Caroline sat in the bathroom stall with her head bent down, with the stench of race-day poop all around her. The smell of fear. The putrid odor that clung to the athletes’ bathrooms and airport bathrooms and anywhere else where people’s lower limbic nervous systems kicked in and told the body that death was imminent.

Ignoring the smell, she forced herself to breathe deeply. In, out, in, out. She willed her mind to find some distraction from the worry that contorted her gut, ping-ponging across her nerves. She begged some other thought to enter her head. Something soothing and grounding.

An image came. But instead of clouds or rainbows or puppies, she saw . . . monkey poop. She recalled traveling to the Amazon with her family in third grade.
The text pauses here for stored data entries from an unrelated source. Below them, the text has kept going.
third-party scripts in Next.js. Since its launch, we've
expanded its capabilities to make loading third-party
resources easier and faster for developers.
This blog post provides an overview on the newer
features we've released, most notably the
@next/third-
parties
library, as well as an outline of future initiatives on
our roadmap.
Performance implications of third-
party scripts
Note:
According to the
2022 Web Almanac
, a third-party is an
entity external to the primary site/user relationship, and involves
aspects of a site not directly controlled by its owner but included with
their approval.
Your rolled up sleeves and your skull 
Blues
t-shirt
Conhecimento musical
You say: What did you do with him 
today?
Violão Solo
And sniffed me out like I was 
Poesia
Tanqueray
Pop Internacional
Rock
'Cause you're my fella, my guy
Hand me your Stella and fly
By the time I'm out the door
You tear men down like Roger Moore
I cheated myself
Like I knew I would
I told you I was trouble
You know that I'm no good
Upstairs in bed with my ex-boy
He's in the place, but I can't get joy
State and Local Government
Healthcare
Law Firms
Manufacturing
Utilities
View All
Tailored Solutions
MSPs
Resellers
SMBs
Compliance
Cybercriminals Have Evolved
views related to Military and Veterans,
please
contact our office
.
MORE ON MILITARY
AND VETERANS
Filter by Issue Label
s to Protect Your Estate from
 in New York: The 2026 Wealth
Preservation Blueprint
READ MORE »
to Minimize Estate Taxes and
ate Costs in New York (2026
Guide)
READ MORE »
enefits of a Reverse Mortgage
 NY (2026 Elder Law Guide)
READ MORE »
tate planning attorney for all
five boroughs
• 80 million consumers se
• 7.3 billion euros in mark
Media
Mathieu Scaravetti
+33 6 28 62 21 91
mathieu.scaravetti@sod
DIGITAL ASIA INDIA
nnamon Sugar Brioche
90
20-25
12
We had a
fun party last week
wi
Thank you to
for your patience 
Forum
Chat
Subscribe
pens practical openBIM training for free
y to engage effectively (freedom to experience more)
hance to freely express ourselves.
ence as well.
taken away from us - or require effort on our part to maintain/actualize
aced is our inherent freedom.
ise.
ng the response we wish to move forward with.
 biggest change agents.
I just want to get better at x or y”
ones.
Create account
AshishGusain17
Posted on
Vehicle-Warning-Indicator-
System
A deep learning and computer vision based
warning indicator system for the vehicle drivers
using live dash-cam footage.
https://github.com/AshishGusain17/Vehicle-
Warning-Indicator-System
Paddling in a dugout canoe on a piranha-infested lake, they’d caught sight of a group of howler monkeys in the trees. The monkeys’ response to the Audens’ appearance had been instant. Showers of feces had cascaded down through the mangroves, a lower limbic system response to imagined danger. Unable to master their minds, the primates had been slaves to their visceral fears.

“I am not a monkey,” she whispered to herself.